How does the developer use RenderScript compute? Well, the majority of the application will be written in Java and using the Dalvik APIs as usual. The developer needs to find performance-critical parts of the algorithm which are suitable for RenderScript compute, even better if parallel in nature (for example repetitive operations over very large datasets). The script (compute kernel) will be written into one or more .rs files using the ScriptC language (fundamentally C99 plus vector data types, atomics, barriers etc). These .rs files will be compiled into highly optimized portable bitcode, and used to generate .java files (so called reflective layer) that enable the main Java application to pass data to/from and trigger execution of the script. The APK package will include the Java application and relevant files, assets etc. plus the RenderScript portable bitcode. When Dalvik JITs the application, then the RenderScript bitcode is also compiled (and cached for later re-use).
For more details read Jason Sam's blog post.
GPU Compute: the right tool for the job
To achieve optimal general purpose computational throughput you need a purposely designed processor.

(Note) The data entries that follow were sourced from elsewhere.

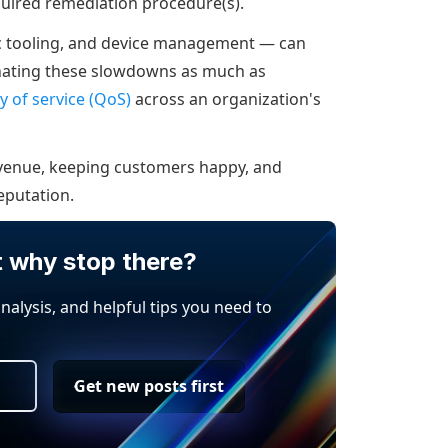
quired remediation procedure(s).
ic tooling, and device management — can
inating these slowdowns as much as
ty of service (QoS)
across an organization's
revenue, keeping customers happy, and
eputation.
t why stop there?
analysis, and helpful tips you need to
Get new posts first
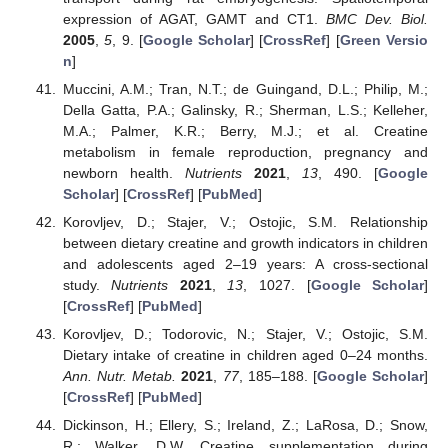
expression of AGAT, GAMT and CT1.
BMC Dev. Biol.
2005
,
5
, 9. [
Google Scholar
] [
CrossRef
] [
Green Versio
n
]
Muccini, A.M.; Tran, N.T.; de Guingand, D.L.; Philip, M.;
Della Gatta, P.A.; Galinsky, R.; Sherman, L.S.; Kelleher,
M.A.; Palmer, K.R.; Berry, M.J.; et al. Creatine
metabolism in female reproduction, pregnancy and
newborn health.
Nutrients
2021
,
13
, 490. [
Google
Scholar
] [
CrossRef
] [
PubMed
]
Korovljev, D.; Stajer, V.; Ostojic, S.M. Relationship
between dietary creatine and growth indicators in children
and adolescents aged 2–19 years: A cross-sectional
study.
Nutrients
2021
,
13
, 1027. [
Google Scholar
]
[
CrossRef
] [
PubMed
]
Korovljev, D.; Todorovic, N.; Stajer, V.; Ostojic, S.M.
Dietary intake of creatine in children aged 0–24 months.
Ann. Nutr. Metab.
2021
,
77
, 185–188. [
Google Scholar
]
[
CrossRef
] [
PubMed
]
Dickinson, H.; Ellery, S.; Ireland, Z.; LaRosa, D.; Snow,
R.; Walker, D.W. Creatine supplementation during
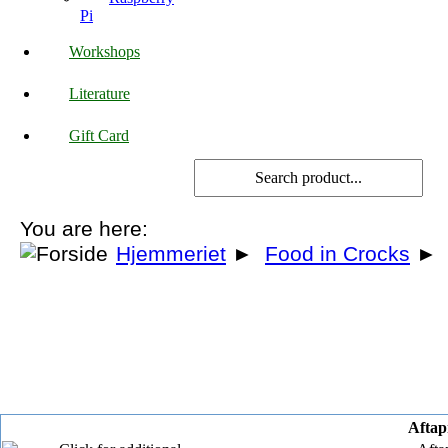
Pi
Workshops
Literature
Gift Card
You are here:
Hjemmeriet
►
Food in Crocks
►
Aftapn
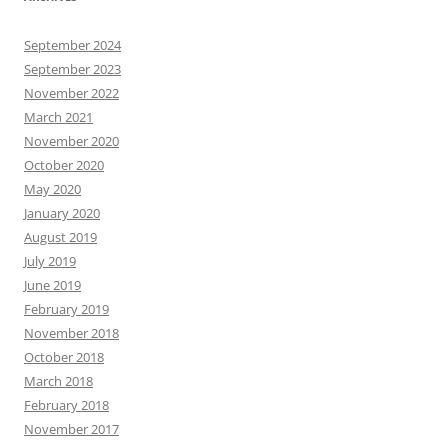
September 2024
September 2023
November 2022
March 2021
November 2020
October 2020
May 2020
January 2020
August 2019
July 2019
June 2019
February 2019
November 2018
October 2018
March 2018
February 2018
November 2017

The ARM® Mali™-T604 GPU from ARM is designed to integrate the graphics and compute functionalities, optimizing interoperation between the two, both at hardware and software driver levels.
RenderScript introduces many additional requirements for precision and support of mathematical functions (native functions, equivalent to OpenCL's BIFLs). In addition to satisfy IEEE 754 precision requirements for single-precision and double-precision floating point, the Mali-T604 GPU implements most of these native functions directly in hardware. The Mali-T604 also natively support 64-bit integer data types, something not common in competing architectures as set out in my colleague jemdavies's blog. Barriers and atomics are also implemented directly in hardware. This provides an immense step-up in performance and efficiency for general purpose computation if compared to current generation of GPUs not purposely designed for it.

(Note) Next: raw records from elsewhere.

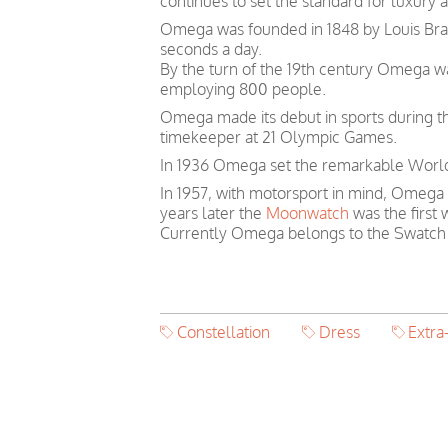
continues to set the standard for luxury 
Omega was founded in 1848 by Louis Brand
seconds a day.
By the turn of the 19th century Omega 
employing 800 people.
Omega made its debut in sports during th
timekeeper at 21 Olympic Games.
In 1936 Omega set the remarkable World 
In 1957, with motorsport in mind, Omega
years later the
Moonwatch
was the first
Currently Omega belongs to the Swatch
Constellation
Dress
Extra-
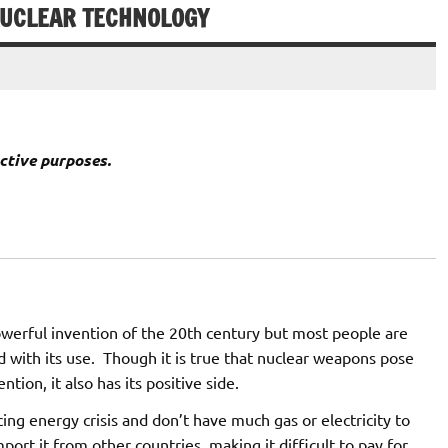
NUCLEAR TECHNOLOGY
ctive purposes.
werful invention of the 20th century but most people are
d with its use. Though it is true that nuclear weapons pose
ntion, it also has its positive side.
cing energy crisis and don’t have much gas or electricity to
mport it from other countries, making it difficult to pay for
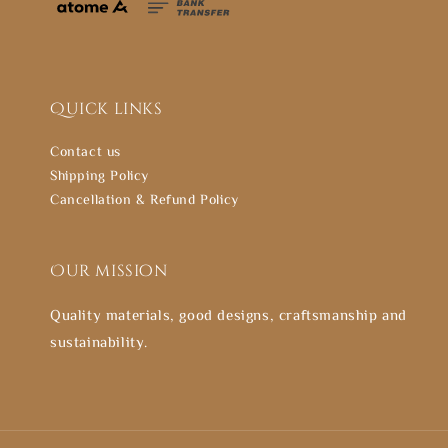
Quick links
Contact us
Shipping Policy
Cancellation & Refund Policy
Our mission
Quality materials, good designs, craftsmanship and
sustainability.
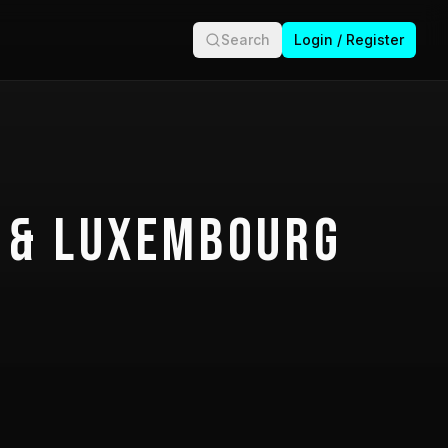
Search
Login / Register
 & Luxembourg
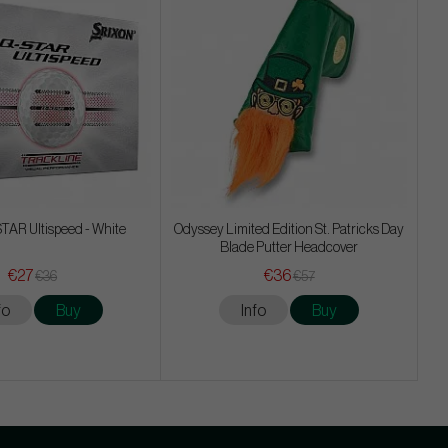
TAR Ultispeed - White
Odyssey Limited Edition St. Patricks Day
Blade Putter Headcover
€27
€36
€36
€57
fo
Buy
Info
Buy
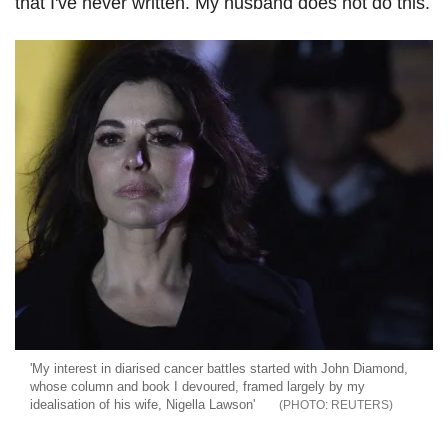
that I've never written. My husband does not do this.
'My interest in diarised cancer battles started with John Diamond,
whose column and book I devoured, framed largely by my
idealisation of his wife, Nigella Lawson'
REUTERS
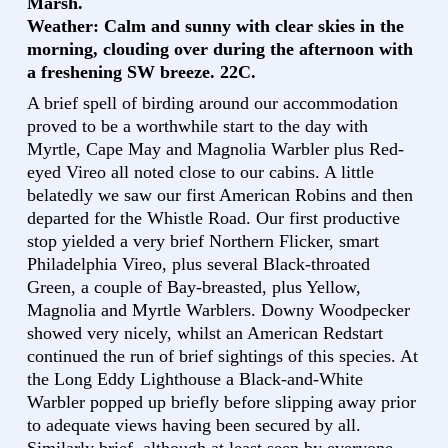
Marsh.
Weather: Calm and sunny with clear skies in the
morning, clouding over during the afternoon with
a freshening SW breeze. 22C.
A brief spell of birding around our accommodation
proved to be a worthwhile start to the day with
Myrtle, Cape May and Magnolia Warbler plus Red-
eyed Vireo all noted close to our cabins. A little
belatedly we saw our first American Robins and then
departed for the Whistle Road. Our first productive
stop yielded a very brief Northern Flicker, smart
Philadelphia Vireo, plus several Black-throated
Green, a couple of Bay-breasted, plus Yellow,
Magnolia and Myrtle Warblers. Downy Woodpecker
showed very nicely, whilst an American Redstart
continued the run of brief sightings of this species. At
the Long Eddy Lighthouse a Black-and-White
Warbler popped up briefly before slipping away prior
to adequate views having been secured by all.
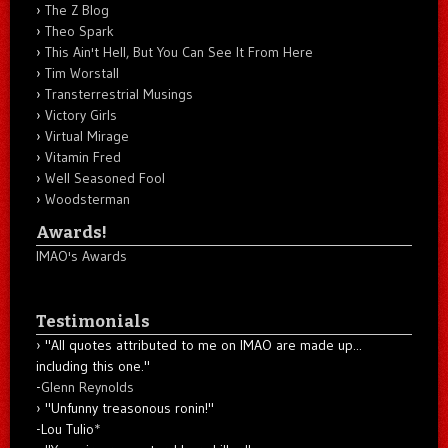
The Z Blog
Theo Spark
This Ain't Hell, But You Can See It From Here
Tim Worstall
Transterrestrial Musings
Victory Girls
Virtual Mirage
Vitamin Fred
Well Seasoned Fool
Woodsterman
Awards!
IMAO's Awards
Testimonials
"All quotes attributed to me on IMAO are made up...
including this one."
-
Glenn Reynolds
"Unfunny treasonous ronin!"
-Lou Tulio
*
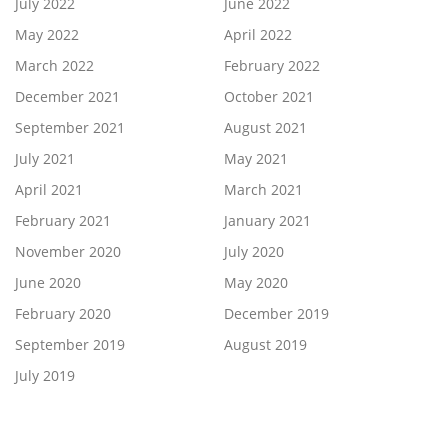
July 2022
June 2022
May 2022
April 2022
March 2022
February 2022
December 2021
October 2021
September 2021
August 2021
July 2021
May 2021
April 2021
March 2021
February 2021
January 2021
November 2020
July 2020
June 2020
May 2020
February 2020
December 2019
September 2019
August 2019
July 2019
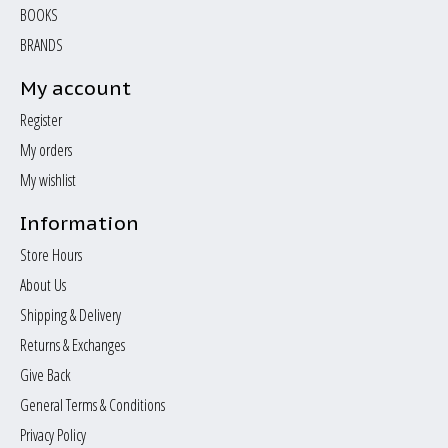
BOOKS
BRANDS
My account
Register
My orders
My wishlist
Information
Store Hours
About Us
Shipping & Delivery
Returns & Exchanges
Give Back
General Terms & Conditions
Privacy Policy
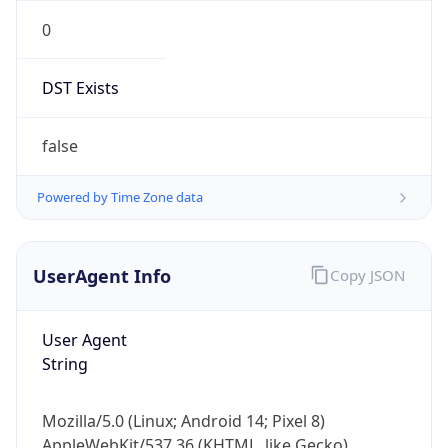
0
DST Exists
false
Powered by Time Zone data
UserAgent Info
Copy JSON
User Agent
String
Mozilla/5.0 (Linux; Android 14; Pixel 8)
AppleWebKit/537.36 (KHTML, like Gecko)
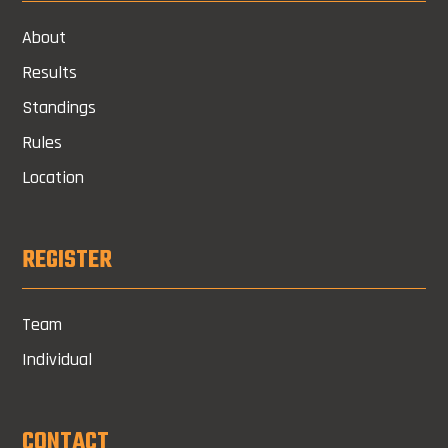
About
Results
Standings
Rules
Location
REGISTER
Team
Individual
CONTACT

The ARM Mali-T604 GPU is designed to work with the latest version (4) of the AMBA (Advanced Microcontroller Bus Architecture) which features Cache Coherent Interconnect (CCI). Data shared between processors in the system, a natural occurrence in heterogeneous computing, no longer requires costly (in terms of cycles and energy) synchronization via external memory and explicit cache maintenance operations. All of this is now performed in hardware, and is enabled transparently inside the drivers. In addition to reduced memory traffic, CCI avoids superfluous sharing of data: only data genuinely requested by another master is transferred to it, to the granularity of a cache line. No need to flush a whole buffer or data structure anymore.
There is more. As well as task management and event dependencies being optimized in hardware, task dependency coordination is entirely designed into the hardware job manager unit of Mali-T604. The software driver responsibility is reduced to handing over the workload to the GPU: all scheduling, prioritization and run-time synchronization take place transparently, behind the scenes.

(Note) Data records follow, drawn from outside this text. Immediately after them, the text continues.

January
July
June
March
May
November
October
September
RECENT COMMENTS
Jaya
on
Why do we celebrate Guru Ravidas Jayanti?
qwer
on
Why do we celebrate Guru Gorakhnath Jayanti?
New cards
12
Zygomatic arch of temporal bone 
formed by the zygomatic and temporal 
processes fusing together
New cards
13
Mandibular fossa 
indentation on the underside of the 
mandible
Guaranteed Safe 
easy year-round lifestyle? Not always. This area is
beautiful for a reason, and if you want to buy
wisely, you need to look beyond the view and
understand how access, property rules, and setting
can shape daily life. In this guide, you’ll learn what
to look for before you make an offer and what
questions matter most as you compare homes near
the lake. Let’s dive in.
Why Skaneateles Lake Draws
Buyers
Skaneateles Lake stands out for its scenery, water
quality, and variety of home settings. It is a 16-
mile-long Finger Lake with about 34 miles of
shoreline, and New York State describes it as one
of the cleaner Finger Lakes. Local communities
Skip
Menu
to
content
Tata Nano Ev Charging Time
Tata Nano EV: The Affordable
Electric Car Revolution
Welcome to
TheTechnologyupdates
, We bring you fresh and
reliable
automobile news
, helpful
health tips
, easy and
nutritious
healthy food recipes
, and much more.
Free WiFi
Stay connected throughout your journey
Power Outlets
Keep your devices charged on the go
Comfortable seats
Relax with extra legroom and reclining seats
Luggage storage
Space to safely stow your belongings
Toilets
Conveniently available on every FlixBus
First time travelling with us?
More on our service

Typically GPUs are designed to favour throughput over latency. The Mali-T604 GPU treats generic memory load/stores as first-class operations with proper latency tolerance.
Typically developers use a blend of APIs during development. The Mali software driver infrastructure is tightly integrated and optimized. All APIs of the Mali software stack architecture share the same high-level API objects, the same address space, the same queues, dependencies and events. This approach reduces code footprint and significantly increases performance. Data structures are shared between APIs and devices, to avoid unnecessary memory copies.
Are you looking forward to unleash the power of GPU Computing in Android through Mali-T604?